Migrant dies after getting hit by car while fleeing camp with poor living conditions in Sicily
The body of a dead migrant wrapped in a blue bag is being put into an ambulance, after some 49 rescued migrants arrived at the commercial port of Lampedusa from the Coast Guard patrol boat "CP-319" (Rear R), which transhipped rescued migrants from the civilian rescue boat "Louise Michel" 80 kilometers southeast of the Italian pelagic island, Aug. 29, 2020. (AFP Photo)


An Eritrean man running away from a residence for asylum-seekers in Sicily was struck and killed by a car, which also injured three police officers who were pursuing the migrant on a highway early Friday.

The man was one of about 20 migrants who were trying to flee the residence a day after many of them climbed to the roof and staged a noisy protest against crowded living conditions during the coronavirus pandemic, Italian news agency ANSA said.

The driver was arrested for investigation of vehicular homicide, Rai radio reported.

One of the injured officers had surgery for a fractured leg.

The officers gave chase after several migrants fled the residence in Siculiana, near the Sicilian tourist town of Agrigento, the reports said. The others were believed to have been brought back to the center.

During the pandemic, protests have erupted at some residences housing migrants, many of which in Sicily and in towns in the south of the Italian mainland are seriously overcrowded.

The island of Lampedusa has appealed to the Italian government to remove hundreds of migrants. The island receives Europe-bound asylum-seekers who set out from the Tunisian coast or were rescued from flimsy dinghies and decrepit fishing boats launched from Libya by human traffickers.
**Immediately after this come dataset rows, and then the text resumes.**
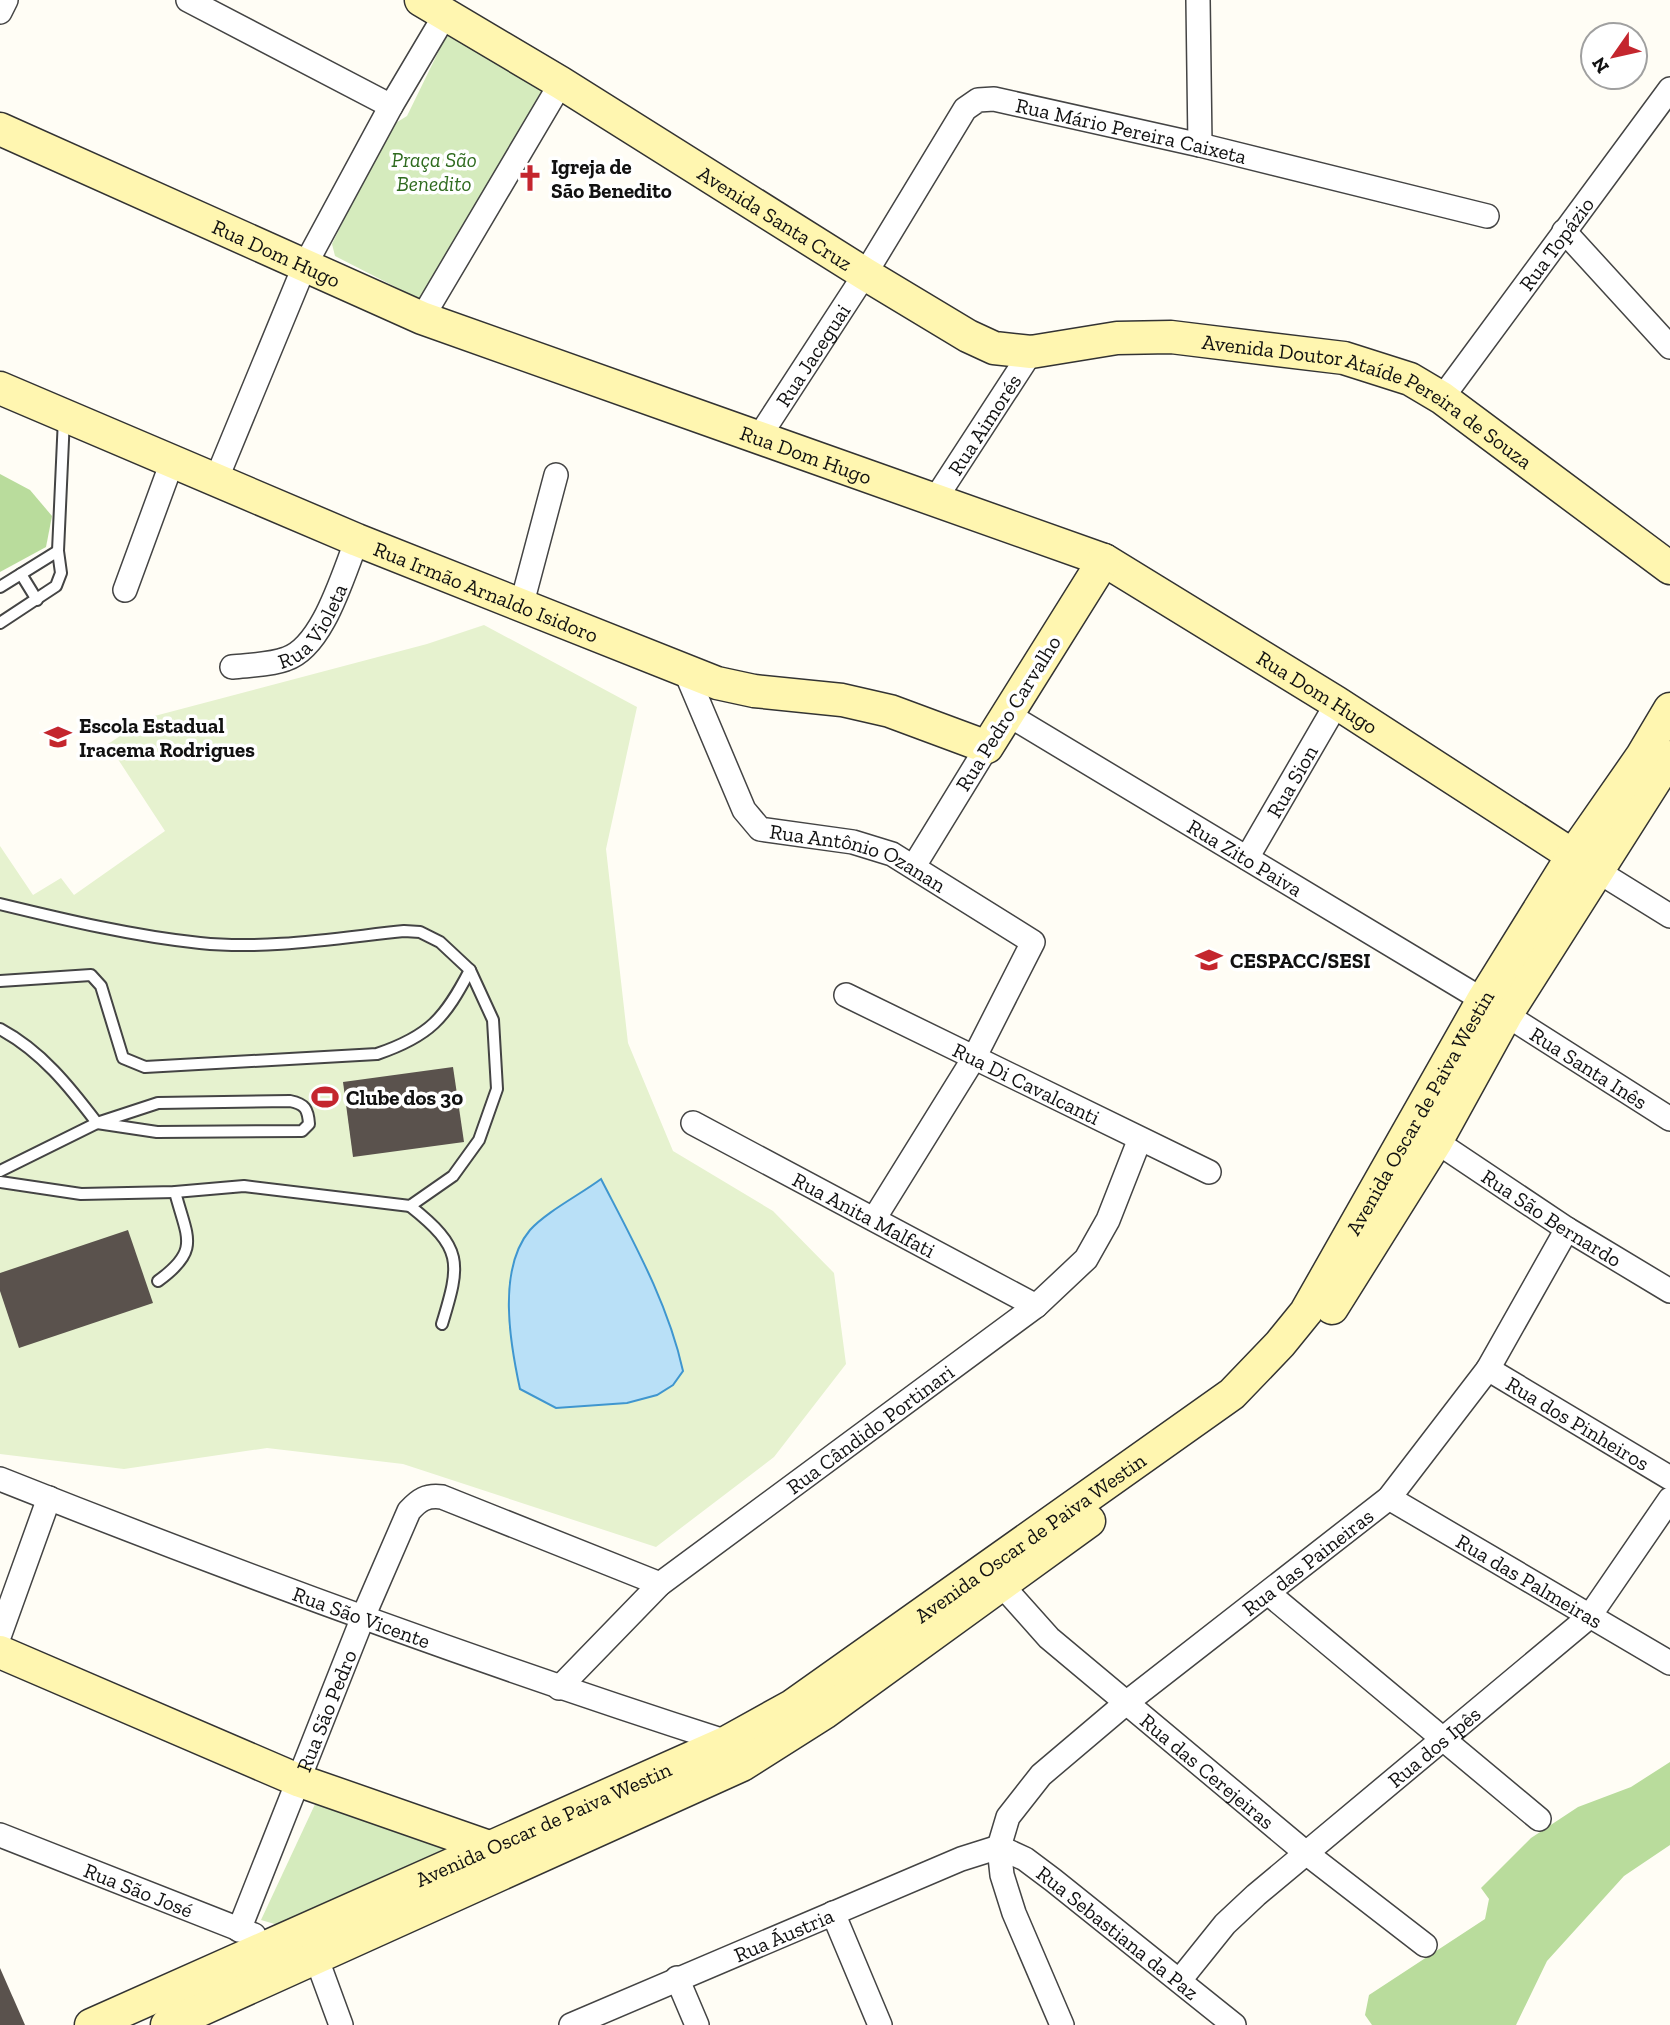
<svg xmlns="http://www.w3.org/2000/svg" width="1670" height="2025" font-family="'Zilla Slab',serif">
<rect width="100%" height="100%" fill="#fffdf5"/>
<g fill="#d5ebbd">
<polygon points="448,32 548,93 430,294 417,298 335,256 332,244 389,127 407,116"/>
<polygon points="317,1800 454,1850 285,1927 261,1920"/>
</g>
<g fill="#b9dc9c">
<polygon points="0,474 30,490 52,516 46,547 0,572"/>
<polygon points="1670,1762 1670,1845 1624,1876 1547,1961 1516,2025 1372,2025 1365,2015 1369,1995 1485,1919 1489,1899 1481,1888 1531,1838 1578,1807 1631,1787"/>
</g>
<polygon fill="#e6f2cf" points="484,625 637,707 606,849 628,1043 673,1151 773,1211 834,1273 846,1364 774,1457 656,1547 403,1464 267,1448 124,1469 0,1454 0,846 33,895 61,878 74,895 165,831 108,744 147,718 427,644"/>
<path fill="#b9e0f7" stroke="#3f96cf" stroke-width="2" d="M601,1179C633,1241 668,1303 683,1371L673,1385L657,1395L627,1403L556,1408L520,1389C510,1343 497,1269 530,1230C546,1212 581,1194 601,1179Z"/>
<g fill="#5a524d">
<polygon points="453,1067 464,1142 353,1157 343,1082"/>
<polygon points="128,1230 153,1303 19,1348 0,1291 0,1273"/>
<polygon points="0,1968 25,2025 0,2025"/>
</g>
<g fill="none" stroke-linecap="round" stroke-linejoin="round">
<defs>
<g id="lane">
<polyline points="21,574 37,600"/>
<polyline points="0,587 58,551"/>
<polyline points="0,623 56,586 61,573 58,551 64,418"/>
<path d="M0,904C66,920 133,936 200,943C267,950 337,938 404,931L420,932L440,942L470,970L493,1020L497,1089L479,1140L453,1176L410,1206L244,1186L175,1192L81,1194L0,1182"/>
<path d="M0,981L91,975L101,986L123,1058L145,1067L377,1054C430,1036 445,1018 470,970"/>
<path d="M0,1029C41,1051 69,1086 97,1123L0,1171"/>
<path d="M290,1101C305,1104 308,1109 309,1124L302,1131L157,1132L97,1123L158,1103Z"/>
<path d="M410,1206C463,1248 461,1262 442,1324"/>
<path d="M158,1281C201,1250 187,1238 175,1192"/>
</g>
<g id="street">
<polyline points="188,0 391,106"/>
<polyline points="1198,0 1200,145"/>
<polyline points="0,12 6,0"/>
<polyline points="1564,231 1670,347"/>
<polyline points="422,318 561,83"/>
<path id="s1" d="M1442,398L1670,89"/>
<path id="s2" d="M759,437L865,274L965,109L978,100L994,99L1200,145L1487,216"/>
<polyline points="216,480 304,267 391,106 445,15"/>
<path id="s3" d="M936,498L1031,352"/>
<polyline points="125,590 172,462"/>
<polyline points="522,603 556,475"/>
<path id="s4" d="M232,667C249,665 270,665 286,659C323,647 343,574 357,540"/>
<path id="s5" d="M684,668L744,810L760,829L853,842L892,854L1033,942L974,1058L874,1219"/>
<path id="s6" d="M1007,714L1483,1000L1670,1119"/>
<path id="s7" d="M1247,858L1337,703"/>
<polyline points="914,866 987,747"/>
<polyline points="1599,872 1670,916"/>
<path id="s8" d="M846,995L1209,1172"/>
<path id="s9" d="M693,1123L1036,1306"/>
<path id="s10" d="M1425,1134L1567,1229L1670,1291"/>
<path id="s11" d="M1488,1369L1670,1478"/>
<path id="s12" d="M0,1479C239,1574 481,1663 727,1742L731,1749"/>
<path id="s13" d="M1389,1498L1670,1663"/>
<path id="s14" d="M991,1573L1049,1638L1306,1853L1425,1945"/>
<polyline points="1268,1593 1539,1819"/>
<polyline points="0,1634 49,1498"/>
<path id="s15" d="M559,1688L660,1584L1036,1306L1086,1259L1108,1220L1139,1141"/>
<path id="s16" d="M0,1835L254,1935"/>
<path id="s17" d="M999,1847L1025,1859L1053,1880L1234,2025"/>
<polyline points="833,1913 880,2025"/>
<path id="s18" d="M239,1930L363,1617L409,1511C419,1500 426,1495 442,1497L660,1584"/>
<polyline points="312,1946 341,2025"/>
<polyline points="677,1978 697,2025"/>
<path id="s19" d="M1180,1980L1225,1924L1256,1895L1589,1617L1670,1499"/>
<path id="s20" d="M571,2025L961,1859L999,1847"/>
<path id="s21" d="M1062,2025L1014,1913L1002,1875L999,1847L1008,1817L1041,1775L1126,1703L1389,1498L1488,1369L1567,1229"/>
</g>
<g id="secondary">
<path id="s22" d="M421,0L561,83L865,274L968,336L994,348L1031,352L1117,338L1171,337L1344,358L1410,379L1442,398L1670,568"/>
<path id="s23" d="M0,129L422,318L1104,560L1337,703L1589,866"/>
<path id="s24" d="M0,388L357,540L717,683L754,691L842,700L890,711L987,747L1104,560"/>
<polyline points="1332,1308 1436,1142 1506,1015 1670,757"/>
<polyline points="0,1652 300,1781 492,1848 496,1855"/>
<path id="s25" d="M91,2025L727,1742L792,1706L1232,1394L1280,1344L1306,1312L1483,1000L1573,855L1642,756L1670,709"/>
<polyline points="167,2025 742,1765 824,1713 1089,1521"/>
</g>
</defs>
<use href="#lane" stroke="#444" stroke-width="14"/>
<use href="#street" stroke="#444" stroke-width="26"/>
<use href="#secondary" stroke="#333" stroke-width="35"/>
<use href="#lane" stroke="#fff" stroke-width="10"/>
<use href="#street" stroke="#fff" stroke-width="23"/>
<use href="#secondary" stroke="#fff6b0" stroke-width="32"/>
</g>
<defs>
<symbol id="church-bare" viewBox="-9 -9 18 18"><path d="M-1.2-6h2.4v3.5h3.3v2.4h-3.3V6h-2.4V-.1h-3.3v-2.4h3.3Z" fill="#c4262e" stroke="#fff" stroke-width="2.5" paint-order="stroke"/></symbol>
<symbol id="school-bare" viewBox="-9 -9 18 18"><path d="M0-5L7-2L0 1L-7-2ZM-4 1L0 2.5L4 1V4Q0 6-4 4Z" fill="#c4262e" stroke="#fff" stroke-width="2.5" paint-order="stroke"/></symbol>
<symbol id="stadium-bare" viewBox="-9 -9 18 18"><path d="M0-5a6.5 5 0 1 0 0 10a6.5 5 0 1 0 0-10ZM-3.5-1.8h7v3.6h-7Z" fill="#c4262e" stroke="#fff" stroke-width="2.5" paint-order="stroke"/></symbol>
</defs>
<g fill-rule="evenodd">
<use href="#church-bare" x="511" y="159" width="38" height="38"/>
<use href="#school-bare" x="39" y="718" width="38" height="38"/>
<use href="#school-bare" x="1190" y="941" width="38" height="38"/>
<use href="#stadium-bare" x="306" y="1078" width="38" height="38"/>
</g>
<g text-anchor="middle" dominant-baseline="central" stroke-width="7" stroke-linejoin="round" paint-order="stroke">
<g font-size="21" fill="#111" stroke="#fff">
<text stroke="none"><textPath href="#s2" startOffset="560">Rua Mário Pereira Caixeta</textPath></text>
<text stroke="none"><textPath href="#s22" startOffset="416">Avenida Santa Cruz</textPath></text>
<text stroke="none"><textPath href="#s1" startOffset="192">Rua Topázio</textPath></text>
<text stroke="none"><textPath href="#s23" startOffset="303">Rua Dom Hugo</textPath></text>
<text stroke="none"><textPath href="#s2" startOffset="98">Rua Jaceguai</textPath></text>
<text stroke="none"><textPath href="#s22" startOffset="1060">Avenida Doutor Ataíde Pereira de Souza</textPath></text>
<text stroke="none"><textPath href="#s3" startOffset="88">Rua Aimorés</textPath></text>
<text stroke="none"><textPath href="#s23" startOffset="870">Rua Dom Hugo</textPath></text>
<text stroke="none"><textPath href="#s24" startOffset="527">Rua Irmão Arnaldo Isidoro</textPath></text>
<text stroke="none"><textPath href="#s4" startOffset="98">Rua Violeta</textPath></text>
<text stroke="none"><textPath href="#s23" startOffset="1437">Rua Dom Hugo</textPath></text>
<text transform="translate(1008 713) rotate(-58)">Rua Pedro Carvalho</text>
<text stroke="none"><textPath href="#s7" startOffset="89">Rua Sion</textPath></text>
<text stroke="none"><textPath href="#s6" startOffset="278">Rua Zito Paiva</textPath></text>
<text stroke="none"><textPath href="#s5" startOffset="282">Rua Antônio Ozanan</textPath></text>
<text stroke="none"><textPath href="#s6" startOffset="681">Rua Santa Inês</textPath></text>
<text stroke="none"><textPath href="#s8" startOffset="201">Rua Di Cavalcanti</textPath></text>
<text stroke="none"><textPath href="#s25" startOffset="1650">Avenida Oscar de Paiva Westin</textPath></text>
<text stroke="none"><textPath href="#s9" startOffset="194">Rua Anita Malfati</textPath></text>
<text stroke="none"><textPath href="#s10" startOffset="152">Rua São Bernardo</textPath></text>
<text stroke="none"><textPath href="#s11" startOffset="105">Rua dos Pinheiros</textPath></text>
<text stroke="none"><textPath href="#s15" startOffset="406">Rua Cândido Portinari</textPath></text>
<text stroke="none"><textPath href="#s25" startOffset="1062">Avenida Oscar de Paiva Westin</textPath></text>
<text stroke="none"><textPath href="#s21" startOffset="616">Rua das Paineiras</textPath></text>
<text stroke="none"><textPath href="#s13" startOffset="163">Rua das Palmeiras</textPath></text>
<text stroke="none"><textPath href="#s12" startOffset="387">Rua São Vicente</textPath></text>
<text stroke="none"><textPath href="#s18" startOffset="236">Rua São Pedro</textPath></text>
<text stroke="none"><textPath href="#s19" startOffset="346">Rua dos Ipês</textPath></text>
<text stroke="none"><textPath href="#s14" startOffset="294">Rua das Cerejeiras</textPath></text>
<text stroke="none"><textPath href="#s25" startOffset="495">Avenida Oscar de Paiva Westin</textPath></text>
<text stroke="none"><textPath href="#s16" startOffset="149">Rua São José</textPath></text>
<text stroke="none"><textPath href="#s17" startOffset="147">Rua Sebastiana da Paz</textPath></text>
<text stroke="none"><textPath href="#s20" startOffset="231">Rua Áustria</textPath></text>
</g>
<g font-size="21" font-style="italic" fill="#2f6b1f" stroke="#fff">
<text x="434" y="159">Praça São<tspan x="434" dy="24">Benedito</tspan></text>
</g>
<g font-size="21" font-weight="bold" fill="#111" stroke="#fff" text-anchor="start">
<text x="551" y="166">Igreja de<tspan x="551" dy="24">São Benedito</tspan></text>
<text x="79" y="725">Escola Estadual<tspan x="79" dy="24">Iracema Rodrigues</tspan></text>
<text x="1230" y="960">CESPACC/SESI</text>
<text x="346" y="1097">Clube dos 30</text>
</g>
</g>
<g transform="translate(1614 56) rotate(236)"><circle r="33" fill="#ffffff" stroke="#a0a0a0" stroke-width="2"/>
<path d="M0-5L12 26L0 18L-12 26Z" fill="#c4262e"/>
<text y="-10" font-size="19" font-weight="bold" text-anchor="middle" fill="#111111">N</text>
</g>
</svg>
The migrant processing center on Lampedusa is meant to hold fewer than 200, while recently there were some 2,000 migrants there, the mayor has said.

As a precaution against the spread of the coronavirus, the Italian government has been sending chartered ferries to quarantine migrants before they are relocated to residences in Sicily or on the mainland.

Two more ferries were dispatched to take on hundreds more of the migrants by the end of the week, including from Lampedusa, the Interior Ministry has said.

Most of the recent migrants are fleeing poverty, not persecution or armed conflicts, so they risk being denied asylum.